(Beginning of Given records)

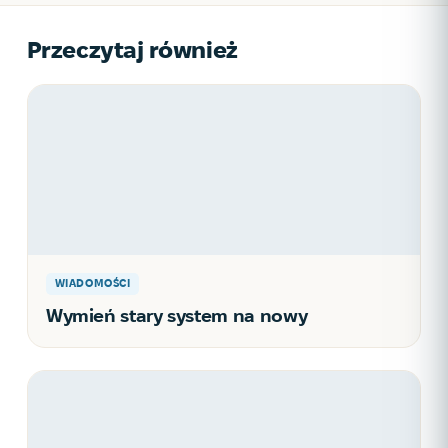
Przeczytaj również
WIADOMOŚCI
Wymień stary system na nowy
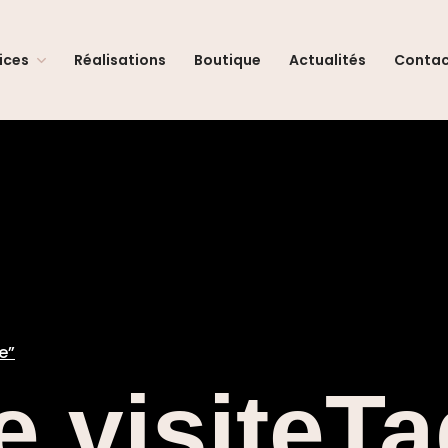
ices
Réalisations
Boutique
Actualités
Conta
e”
e visiteT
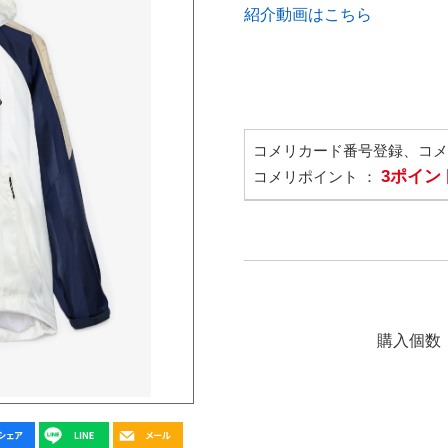
紹介動画はこちら
コメリカード番号登録、コ
3ポイン
コメリポイント ：
購入個数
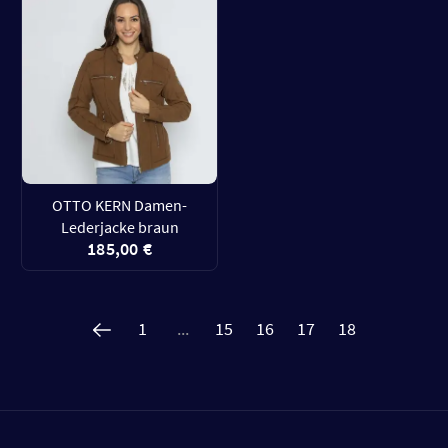
OTTO KERN Damen-
Lederjacke braun
185,00 €
1
...
15
16
17
18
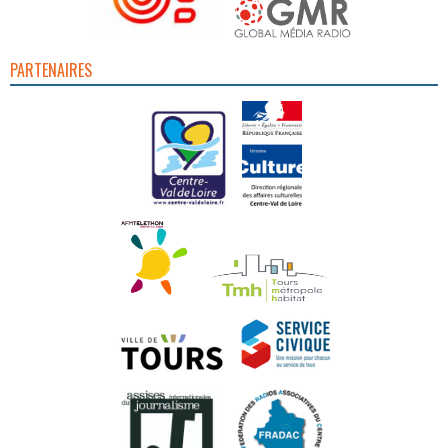
PARTENAIRES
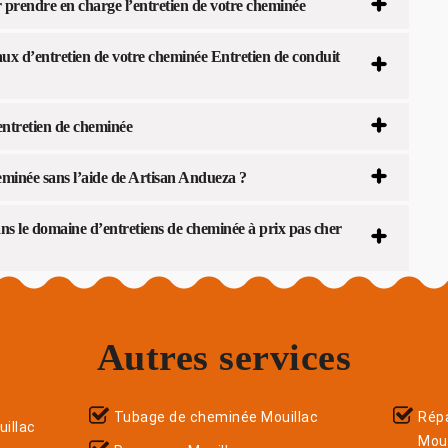
r prendre en charge l’entretien de votre cheminée
aux d’entretien de votre cheminée Entretien de conduit
entretien de cheminée
eminée sans l’aide de Artisan Andueza ?
ans le domaine d’entretiens de cheminée à prix pas cher
Autres services
Tubage de cheminée Mouillac
Répa
illac
Moui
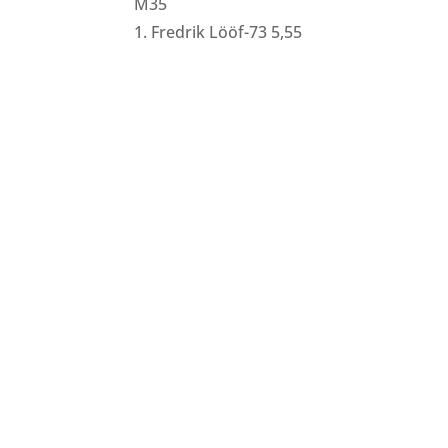
M35
1. Fredrik Lööf-73 5,55
Bilder från Stafett-SM 2026. Foto: Thomas Leandersso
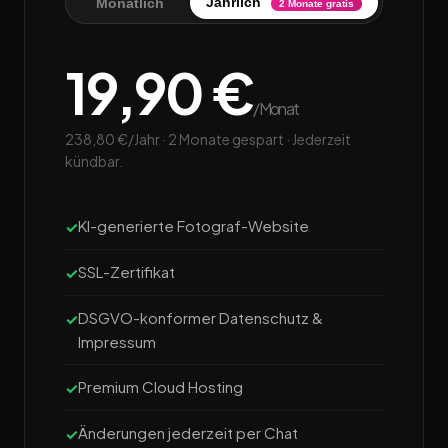
Jährlich
Monatlich
2 Monate gratis
19,90 €
/Monat
238,80 €/Jahr · 2 Monate gespart · Jederzeit
kündbar.
KI-generierte Fotograf-Website
SSL-Zertifikat
DSGVO-konformer Datenschutz &
Impressum
Premium Cloud Hosting
Änderungen jederzeit per Chat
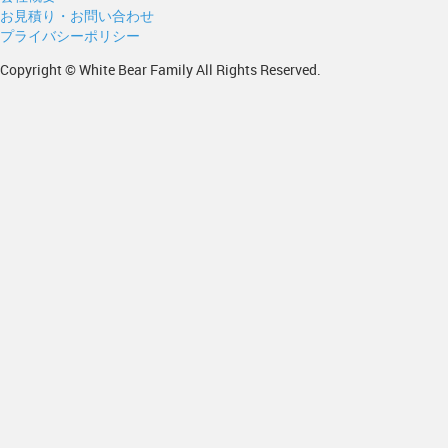
お見積り・お問い合わせ
プライバシーポリシー
Copyright © White Bear Family All Rights Reserved.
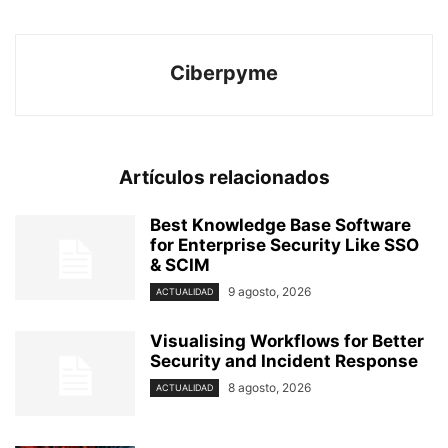
Ciberpyme
Artículos relacionados
Best Knowledge Base Software
for Enterprise Security Like SSO
& SCIM
9 agosto, 2026
ACTUALIDAD
Visualising Workflows for Better
Security and Incident Response
8 agosto, 2026
ACTUALIDAD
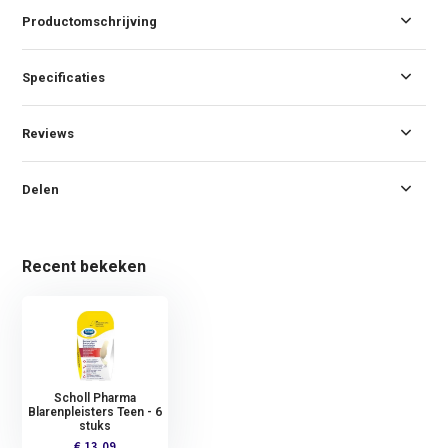
Productomschrijving
Specificaties
Reviews
Delen
Recent bekeken
Scholl Pharma
Blarenpleisters Teen - 6
stuks
€ 13,09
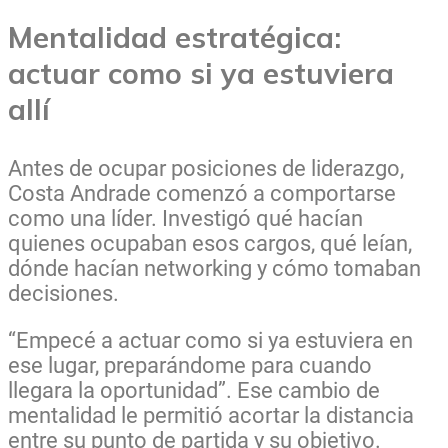
Mentalidad estratégica:
actuar como si ya estuviera
allí
Antes de ocupar posiciones de liderazgo,
Costa Andrade comenzó a comportarse
como una líder. Investigó qué hacían
quienes ocupaban esos cargos, qué leían,
dónde hacían networking y cómo tomaban
decisiones.
“Empecé a actuar como si ya estuviera en
ese lugar, preparándome para cuando
llegara la oportunidad”. Ese cambio de
mentalidad le permitió acortar la distancia
entre su punto de partida y su objetivo.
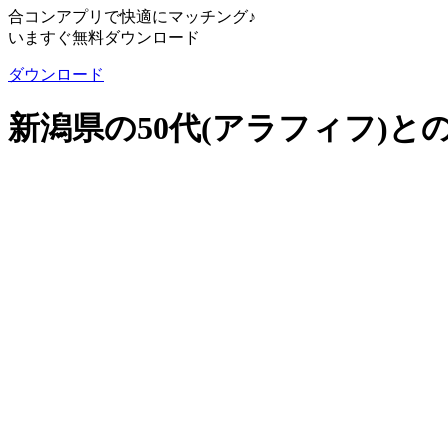
合コンアプリで快適にマッチング♪
いますぐ無料ダウンロード
ダウンロード
新潟県の50代(アラフィフ)と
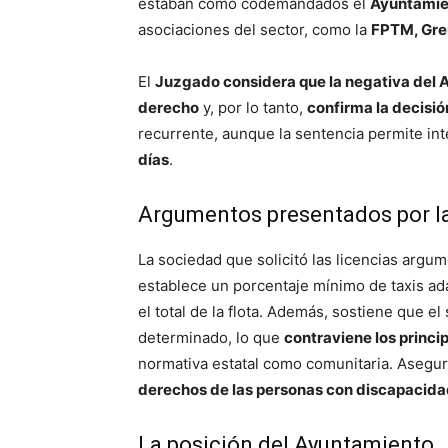
estaban como codemandados el
Ayuntamie
asociaciones del sector, como la
FPTM, Gre
El
Juzgado considera que la negativa del 
derecho
y, por lo tanto,
confirma la decisió
recurrente, aunque la sentencia permite in
días
.
Argumentos presentados por 
La sociedad que solicitó las licencias arg
establece un porcentaje mínimo de taxis a
el total de la flota. Además, sostiene que e
determinado, lo que
contraviene los princi
normativa estatal como comunitaria. Asegu
derechos de las personas con discapacid
La posición del Ayuntamiento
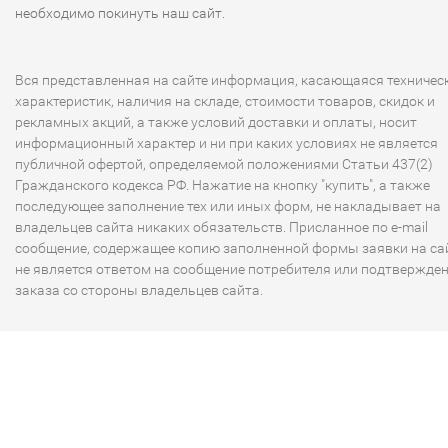
необходимо покинуть наш сайт.
Вся представленная на сайте информация, касающаяся техничес
характеристик, наличия на складе, стоимости товаров, скидок и
рекламных акций, а также условий доставки и оплаты, носит
информационный характер и ни при каких условиях не является
публичной офертой, определяемой положениями Статьи 437(2)
Гражданского кодекса РФ. Нажатие на кнопку "купить", а также
последующее заполнение тех или иных форм, не накладывает на
владельцев сайта никаких обязательств. Присланное по e-mail
сообщение, содержащее копию заполненной формы заявки на сай
не является ответом на сообщение потребителя или подтвержде
заказа со стороны владельцев сайта.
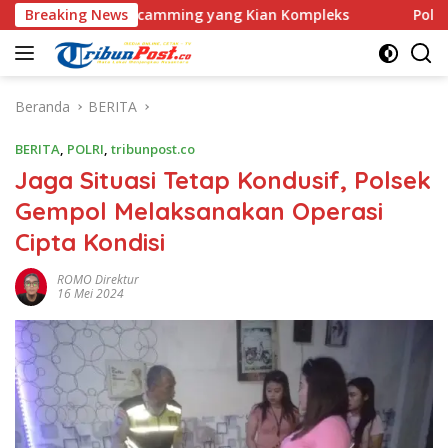
Langsung
 Love Scamming yang Kian Kompleks
Breaking News
Polri Kerahkan 372
ke
konten
Beranda
BERITA
BERITA
,
POLRI
,
tribunpost.co
Jaga Situasi Tetap Kondusif, Polsek
Gempol Melaksanakan Operasi
Cipta Kondisi
ROMO Direktur
16 Mei 2024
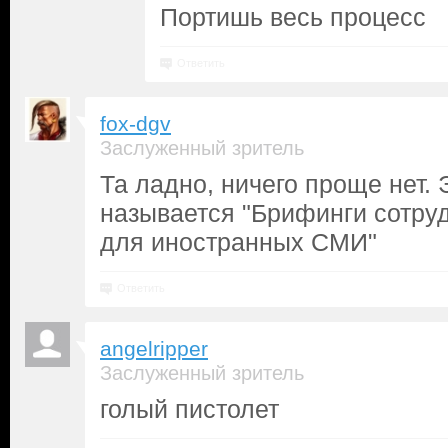
Портишь весь процесс
Ответить
fox-dgv
Заслуженный зритель
Та ладно, ничего проще нет. 
называется "Брифинги сотр
для иностранных СМИ"
Ответить
angelripper
Заслуженный зритель
голый пистолет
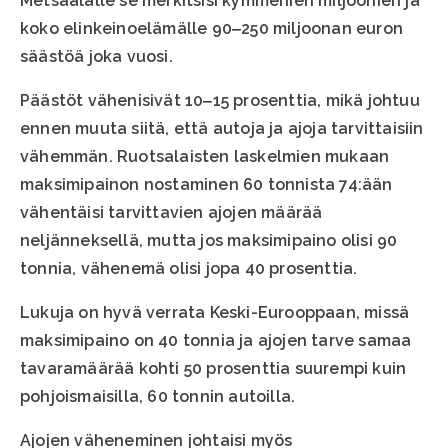
Metsäalalle se merkitsisi kymmenien miljoonien ja
koko elinkeinoelämälle 90‒250 miljoonan euron
säästöä joka vuosi.
Päästöt vähenisivät 10‒15 prosenttia, mikä johtuu
ennen muuta siitä, että autoja ja ajoja tarvittaisiin
vähemmän. Ruotsalaisten laskelmien mukaan
maksimipainon nostaminen 60 tonnista 74:ään
vähentäisi tarvittavien ajojen määrää
neljänneksellä, mutta jos maksimipaino olisi 90
tonnia, vähenemä olisi jopa 40 prosenttia.
Lukuja on hyvä verrata Keski-Eurooppaan, missä
maksimipaino on 40 tonnia ja ajojen tarve samaa
tavaramäärää kohti 50 prosenttia suurempi kuin
pohjoismaisilla, 60 tonnin autoilla.
Ajojen väheneminen johtaisi myös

(End of Given records)

→ **Work to be completed**
Set the material down exactly, images excluded.

→ **Solution to the exercise**
Przeczytaj również
WIADOMOŚCI
Wymień stary system na nowy
ices
Réalisations
Boutique
Actualités
Conta
e”
e visiteT
紹介動画はこちら
コメリカード番号登録、コ
3ポイン
コメリポイント ：
購入個数
OTTO KERN Damen-
Lederjacke braun
185,00 €
1
...
15
16
17
18
PARTENAIRES
r prendre en charge l’entretien de votre cheminée
aux d’entretien de votre cheminée Entretien de conduit
entretien de cheminée
eminée sans l’aide de Artisan Andueza ?
ans le domaine d’entretiens de cheminée à prix pas cher
Autres services
Tubage de cheminée Mouillac
Répa
illac
Moui
M35
1. Fredrik Lööf-73 5,55
Bilder från Stafett-SM 2026. Foto: Thomas Leandersso
Jährlich
Monatlich
2 Monate gratis
19,90 €
/Monat
238,80 €/Jahr · 2 Monate gespart · Jederzeit
kündbar.
KI-generierte Fotograf-Website
SSL-Zertifikat
DSGVO-konformer Datenschutz &
Impressum
Premium Cloud Hosting
Änderungen jederzeit per Chat
お見積り・お問い合わせ
プライバシーポリシー
Copyright © White Bear Family All Rights Reserved.
Ciberpyme
Artículos relacionados
Best Knowledge Base Software
for Enterprise Security Like SSO
& SCIM
9 agosto, 2026
ACTUALIDAD
Visualising Workflows for Better
Security and Incident Response
8 agosto, 2026
ACTUALIDAD
Productomschrijving
Specificaties
Reviews
Delen
Recent bekeken
Scholl Pharma
Blarenpleisters Teen - 6
stuks
€ 13,09
Mentalidad estratégica:
actuar como si ya estuviera
allí
Antes de ocupar posiciones de liderazgo,
Costa Andrade comenzó a comportarse
como una líder. Investigó qué hacían
quienes ocupaban esos cargos, qué leían,
dónde hacían networking y cómo tomaban
decisiones.
“Empecé a actuar como si ya estuviera en
ese lugar, preparándome para cuando
llegara la oportunidad”. Ese cambio de
mentalidad le permitió acortar la distancia
entre su punto de partida y su objetivo.
合コンアプリで快適にマッチング♪
いますぐ無料ダウンロード
ダウンロード
新潟県の50代(アラフィフ)と
estaban como codemandados el
Ayuntamie
asociaciones del sector, como la
FPTM, Gre
El
Juzgado considera que la negativa del 
derecho
y, por lo tanto,
confirma la decisió
recurrente, aunque la sentencia permite in
días
.
Argumentos presentados por 
La sociedad que solicitó las licencias arg
establece un porcentaje mínimo de taxis a
el total de la flota. Además, sostiene que e
determinado, lo que
contraviene los princi
normativa estatal como comunitaria. Asegu
derechos de las personas con discapacid
La posición del Ayuntamiento
необходимо покинуть наш сайт.
Вся представленная на сайте информация, касающаяся техничес
характеристик, наличия на складе, стоимости товаров, скидок и
рекламных акций, а также условий доставки и оплаты, носит
информационный характер и ни при каких условиях не является
публичной офертой, определяемой положениями Статьи 437(2)
Гражданского кодекса РФ. Нажатие на кнопку "купить", а также
последующее заполнение тех или иных форм, не накладывает на
владельцев сайта никаких обязательств. Присланное по e-mail
сообщение, содержащее копию заполненной формы заявки на сай
не является ответом на сообщение потребителя или подтвержде
заказа со стороны владельцев сайта.
Langsung
 Love Scamming yang Kian Kompleks
Breaking News
Polri Kerahkan 372
ke
konten
Beranda
BERITA
BERITA
,
POLRI
,
tribunpost.co
Jaga Situasi Tetap Kondusif, Polsek
Gempol Melaksanakan Operasi
Cipta Kondisi
ROMO Direktur
16 Mei 2024
Портишь весь процесс
Ответить
fox-dgv
Заслуженный зритель
Та ладно, ничего проще нет. 
называется "Брифинги сотр
для иностранных СМИ"
Ответить
angelripper
Заслуженный зритель
голый пистолет
Metsäalalle se merkitsisi kymmenien miljoonien ja
koko elinkeinoelämälle 90‒250 miljoonan euron
säästöä joka vuosi.
Päästöt vähenisivät 10‒15 prosenttia, mikä johtuu
ennen muuta siitä, että autoja ja ajoja tarvittaisiin
vähemmän. Ruotsalaisten laskelmien mukaan
maksimipainon nostaminen 60 tonnista 74:ään
vähentäisi tarvittavien ajojen määrää
neljänneksellä, mutta jos maksimipaino olisi 90
tonnia, vähenemä olisi jopa 40 prosenttia.
Lukuja on hyvä verrata Keski-Eurooppaan, missä
maksimipaino on 40 tonnia ja ajojen tarve samaa
tavaramäärää kohti 50 prosenttia suurempi kuin
pohjoismaisilla, 60 tonnin autoilla.
Ajojen väheneminen johtaisi myös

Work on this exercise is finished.